The challenge, filed in San Diego Superior Court, seeks to prevent the state of California from mandating the terms of local contracts paid for with local funds. The California Supreme Court has clearly stated that the Legislature cannot dictate how charter cities spend their own money on local construction projects. (State Building and Construction Trades Council of California, AFL-CIO v. City of Vista (2012) 54 Cal.4th 547.) SB 7 violates these constitutional principles.

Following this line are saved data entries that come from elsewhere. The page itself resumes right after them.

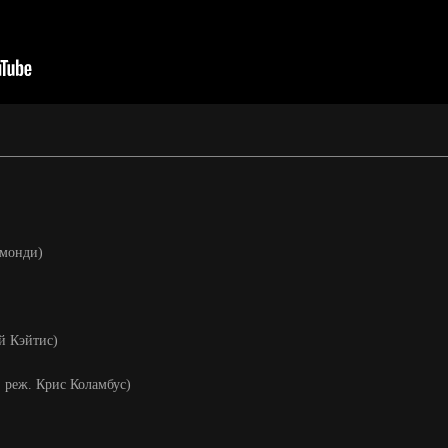
змонди)
эй Кэйтис)
0, реж. Крис Коламбус)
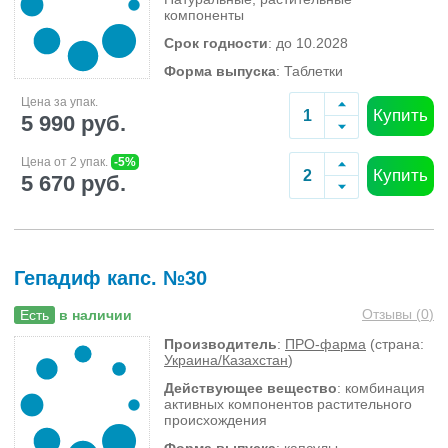
компоненты
Срок годности
: до 10.2028
Форма выпуска
: Таблетки
Цена за упак.
Купить
5 990 руб.
Цена от 2 упак.
-5%
Купить
5 670 руб.
Гепадиф капс. №30
Отзывы (
0
)
Есть
в наличии
Производитель
:
ПРО-фарма
(страна:
Украина/Казахстан
)
Действующее вещество
: комбинация
активных компонентов растительного
происхождения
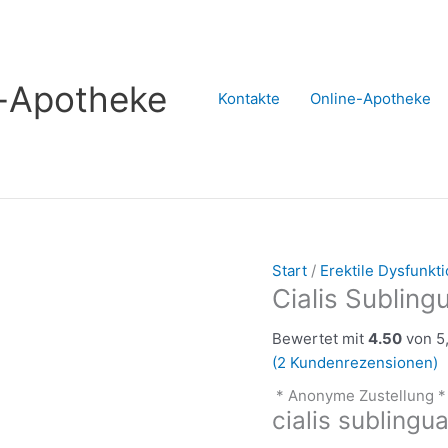
s-Apotheke
Kontakte
Online-Apotheke
Start
/
Erektile Dysfunkt
Cialis Subling
Bewertet mit
4.50
von 5,
(
2
Kundenrezensionen)
* Anonyme Zustellung *
cialis sublingua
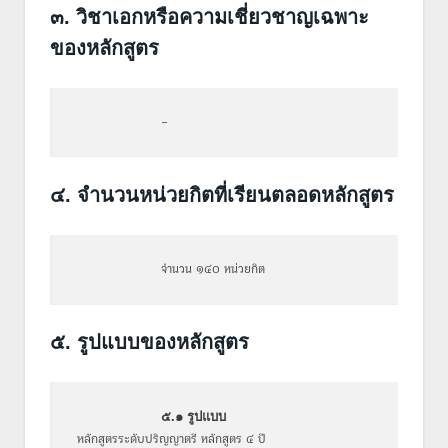
๓. วิชาเอกหรือความเชี่ยวชาญเฉพาะ
ของหลักสูตร
–
๔. จำนวนหน่วยกิตที่เรียนตลอดหลักสูตร
จำนวน ๑๔๐ หน่วยกิต
๕. รูปแบบของหลักสูตร
๕.๑ รูปแบบ
หลักสูตรระดับปริญญาตรี หลักสูตร ๔ ปี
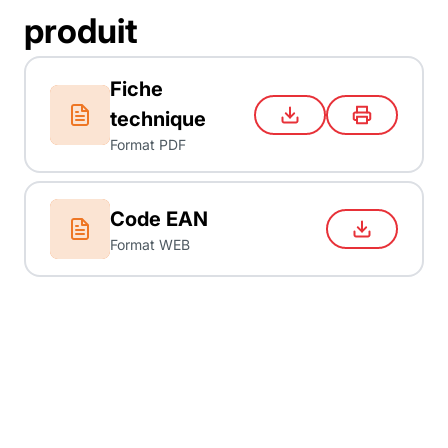
produit
Fiche
technique
Format PDF
Code EAN
Format WEB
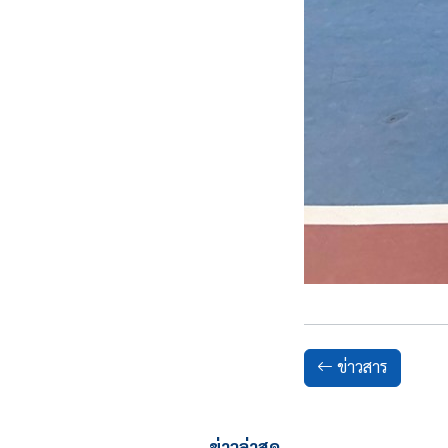
ข่าวสาร
ข่าวล่าสุด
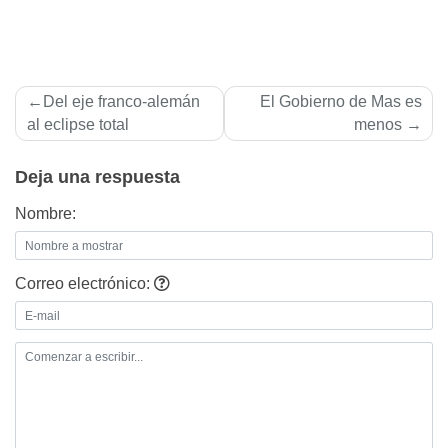
Navegación
Del eje franco-alemán
El Gobierno de Mas es
de
al eclipse total
menos
entradas
Deja una respuesta
Nombre:
Correo electrónico:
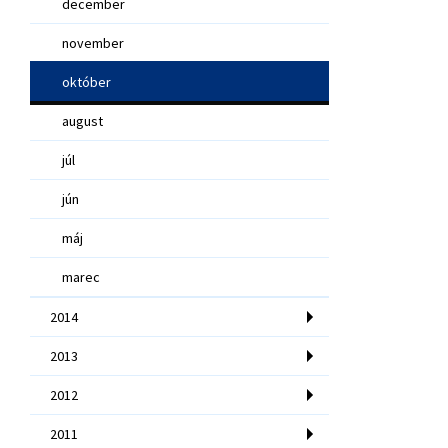
december
november
október
august
júl
jún
máj
marec
2014
2013
2012
2011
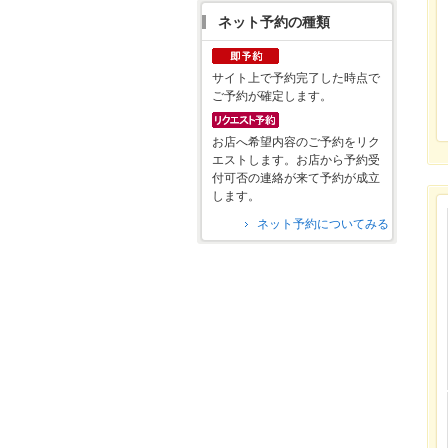
ネット予約の種類
サイト上で予約完了した時点で
ご予約が確定します。
お店へ希望内容のご予約をリク
エストします。お店から予約受
付可否の連絡が来て予約が成立
します。
ネット予約についてみる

The League-supported litigation challenges SB 7(Steinberg, 2013), which interferes with a charter city’s choice as to whether to pay prevailing wages in local projects where the state contributes no funding. Charter cities that fail to follow this mandate are barred from applying for state construction funding assistance for two years. This legislation requires charter cties to compromise their constitutional right to govern how they pay for projects funded entirely with local money or else be excluded from eligibility for state funding available to every other California city. SB 7 limits the constitutional authority of charter cities in a manner that is unprecedented.
In particular, SB. 7 violates California Constitution Article XI, Section 5(a), which guarantees that charter cities can govern their own “municipal affairs” without state interference. It also violates Article XIII, Section 24(b) because it restricts local tax revenue by requiring expenditures on state priorities. Since charter cities are created by the “reserved power” of the local electorate, the Legislature cannot interfere with voters’ authority over their city’s “municipal affairs” as recognized by Article IV, Section 1. Further, because SB 7 creates two classes of charter cities (one eligible for state funding and one not), it amounts to an illegal special law under Article IV, Section 16.

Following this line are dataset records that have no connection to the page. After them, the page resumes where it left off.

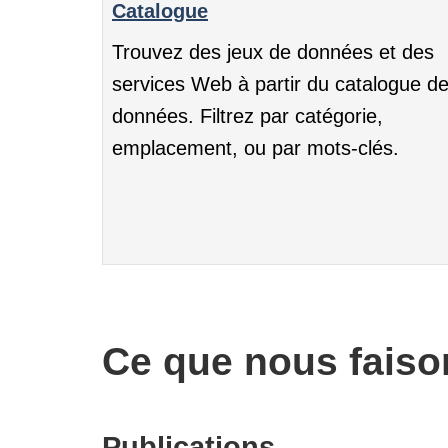
Catalogue
Trouvez des jeux de données et des
services Web à partir du catalogue d
données. Filtrez par catégorie,
emplacement, ou par mots-clés.
Ce que nous faiso
Publications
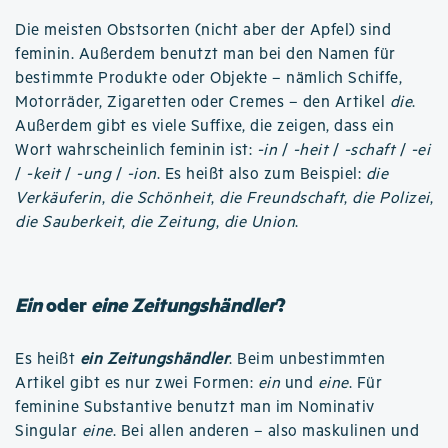
Die meisten Obstsorten (nicht aber der Apfel) sind
feminin. Außerdem benutzt man bei den Namen für
bestimmte Produkte oder Objekte – nämlich Schiffe,
Motorräder, Zigaretten oder Cremes – den Artikel
die
.
Außerdem gibt es viele Suffixe, die zeigen, dass ein
Wort wahrscheinlich feminin ist:
-in
/
-heit
/
-schaft
/
-ei
/
-keit
/
-ung
/
-ion
. Es heißt also zum Beispiel:
die
Verkäuferin
,
die Schönheit
,
die Freundschaft
,
die Polizei
,
die Sauberkeit
,
die Zeitung
,
die Union
.
Ein
oder
eine Zeitungshändler
?
Es heißt
ein Zeitungshändler
. Beim unbestimmten
Artikel gibt es nur zwei Formen:
ein
und
eine
. Für
feminine Substantive benutzt man im Nominativ
Singular
eine
. Bei allen anderen – also maskulinen und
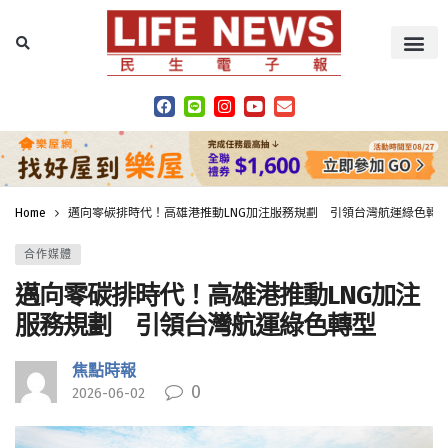
Home
邁向零碳排時代！高雄港推動LNG加注服務規劃 引領台灣航運綠色轉
合作媒體
邁向零碳排時代！高雄港推動LNG加注
服務規劃 引領台灣航運綠色轉型
焦點時報
0
2026-06-02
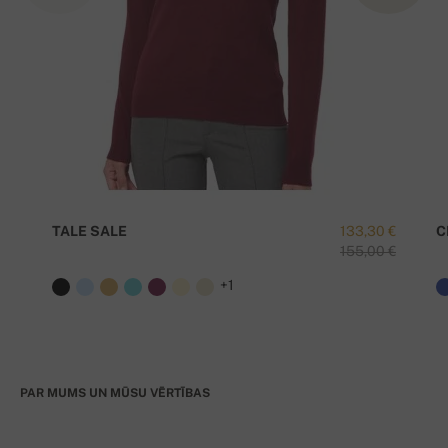
TALE SALE
133,30 €
C
155,00 €
+1
PAR MUMS UN MŪSU VĒRTĪBAS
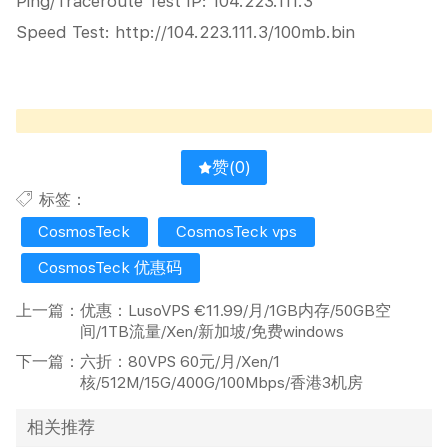
Ping/Traceroute Test IP: 104.223.111.3
Speed Test: http://104.223.111.3/100mb.bin
赞(
0
)
标签：
CosmosTeck
CosmosTeck vps
CosmosTeck 优惠码
上一篇：
优惠：LusoVPS €11.99/月/1GB内存/50GB空
间/1TB流量/Xen/新加坡/免费windows
下一篇：
六折：80VPS 60元/月/Xen/1
核/512M/15G/400G/100Mbps/香港3机房
相关推荐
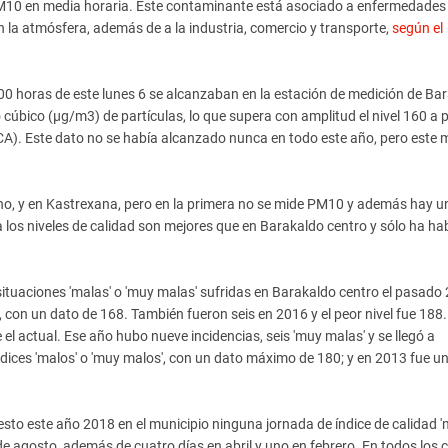
 PM10 en media horaria. Este contaminante está asociado a enfermedades
 la atmósfera, además de a la industria, comercio y transporte,
según el
9.00 horas de este lunes 6 se alcanzaban en la estación de medición de Ba
cúbico (µg/m3) de partículas, lo que supera con amplitud el nivel 160 a pa
(ICA). Este dato no se había alcanzado nunca en todo este año, pero este
ano, y en Kastrexana, pero en la primera no se mide PM10 y además hay u
 los niveles de calidad son mejores que en Barakaldo centro y sólo ha ha
situaciones 'malas' o 'muy malas' sufridas en Barakaldo centro el pasado
, con un dato de 168. También fueron seis en 2016 y el peor nivel fue 188
l actual. Ese año hubo nueve incidencias, seis 'muy malas' y se llegó a
dices 'malos' o 'muy malos', con un dato máximo de 180; y en 2013 fue un
to este año 2018 en el municipio ninguna jornada de índice de calidad 'm
de agosto, además de cuatro días en abril y uno en febrero. En todos los 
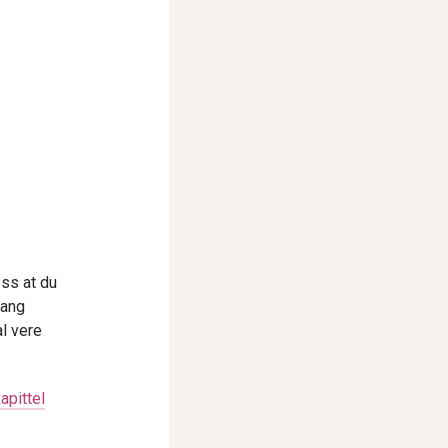
oss at du
lang
al vere
apittel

The League of California Cities has joined with a coalition of 11 charter cities to provide significant financial and other support for the cities challenging this unconstitutional legislation. The charter cities are represented by Lounsbery, Ferguson, Altona & Peak on Escondido, California. James P. Lough is serving as lead counsel. Mr. Lough successfully argued State Building and Construction Trades Council of California, AFL-CIO v. City of Vista in 2012 before the California Supreme Court. The Vista case reaffirmed the right of charter cities to conduct their own “municipal affairs” without state interference.